When I arrived at home, Greg met me in the driveway, as he was anxious to see what I looked like after three days in the woods without a shower. “You look feral,” he stated.

I giggled, “I do?”

“Yeah, it’s a good look for you,” he smiled and hugged me. Tabitha was happy I didn’t get eaten by a mountain lion. The answer to their burning question–perhaps yours as well–is “Once. Buried with the toilet paper.”

 

A special thank you to Paul Kemnitzer for use of his photos. You can view all photos from this quest at Paul’s photo gallery.

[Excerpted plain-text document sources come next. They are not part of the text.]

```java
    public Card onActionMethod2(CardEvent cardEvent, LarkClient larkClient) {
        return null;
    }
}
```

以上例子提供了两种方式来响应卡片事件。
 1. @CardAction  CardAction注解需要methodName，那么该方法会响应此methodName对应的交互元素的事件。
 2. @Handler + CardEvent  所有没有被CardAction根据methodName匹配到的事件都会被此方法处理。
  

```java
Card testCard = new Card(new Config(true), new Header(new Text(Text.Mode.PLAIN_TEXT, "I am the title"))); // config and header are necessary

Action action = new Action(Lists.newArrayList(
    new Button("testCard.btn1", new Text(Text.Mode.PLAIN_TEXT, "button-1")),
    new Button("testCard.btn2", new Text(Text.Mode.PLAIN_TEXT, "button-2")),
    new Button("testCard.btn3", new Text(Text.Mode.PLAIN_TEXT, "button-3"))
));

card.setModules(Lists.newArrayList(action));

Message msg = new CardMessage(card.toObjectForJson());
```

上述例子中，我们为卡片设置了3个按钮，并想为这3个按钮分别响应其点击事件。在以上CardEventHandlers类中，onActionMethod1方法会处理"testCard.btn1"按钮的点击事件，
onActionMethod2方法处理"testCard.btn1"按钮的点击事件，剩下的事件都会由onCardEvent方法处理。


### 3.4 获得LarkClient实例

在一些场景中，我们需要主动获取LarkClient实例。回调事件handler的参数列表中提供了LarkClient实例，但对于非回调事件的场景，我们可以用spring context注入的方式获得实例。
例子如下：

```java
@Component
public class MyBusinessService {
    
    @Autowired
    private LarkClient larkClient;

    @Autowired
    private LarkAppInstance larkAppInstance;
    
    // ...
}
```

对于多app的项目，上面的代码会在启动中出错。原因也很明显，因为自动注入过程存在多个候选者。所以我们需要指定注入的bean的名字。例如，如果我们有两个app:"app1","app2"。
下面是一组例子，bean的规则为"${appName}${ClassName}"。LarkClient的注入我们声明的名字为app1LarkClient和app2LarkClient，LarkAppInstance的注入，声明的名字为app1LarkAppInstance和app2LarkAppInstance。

And thank you to Michael Farmer, the magic of Dancing Coyote Canyon, Donna and Susan.

8 Comments on One Woman’s Quest for a Vision

  1. Samantha Heimstead
    September 23, 2013 at 12:27 am (11 years ago)

    Thank you for sharing this Sabrina!

  2. Cathrine
    September 23, 2013 at 1:05 am (11 years ago)

    Thank you so much for this beautiful start to my day <3 !

    I am so so so in love with that heart 🙂 that photo is so powerful to me 🙂 <3 .

    Very Grateful for you in my life and thank you for sharing this.

  3. Linden Sea
    September 23, 2013 at 7:11 am (11 years ago)

    🙂 <3 !!!

  4. Sabrina Fritts
    September 23, 2013 at 3:45 pm (11 years ago)

    I carry you with me, always!

  5. Linden Sea
    September 23, 2013 at 6:44 pm (11 years ago)

    Grateful <3

  6. Kathleen Dense-Heitmann
    September 24, 2013 at 4:42 pm (11 years ago)

    Thank you for sharing your beautiful journey with us. Once again, you have outdone yourself, Sabrina Fritz!!!! <3 I love you so much!!!

  7. Sabrina Fritts
    September 25, 2013 at 1:08 am (11 years ago)

    Love you, too, Kathleen! I'm glad you enjoyed it <3

  8. Gloria Cordova
    September 25, 2013 at 4:24 pm (11 years ago)

    Blessings for sharing with us. Your experience enriches my soul!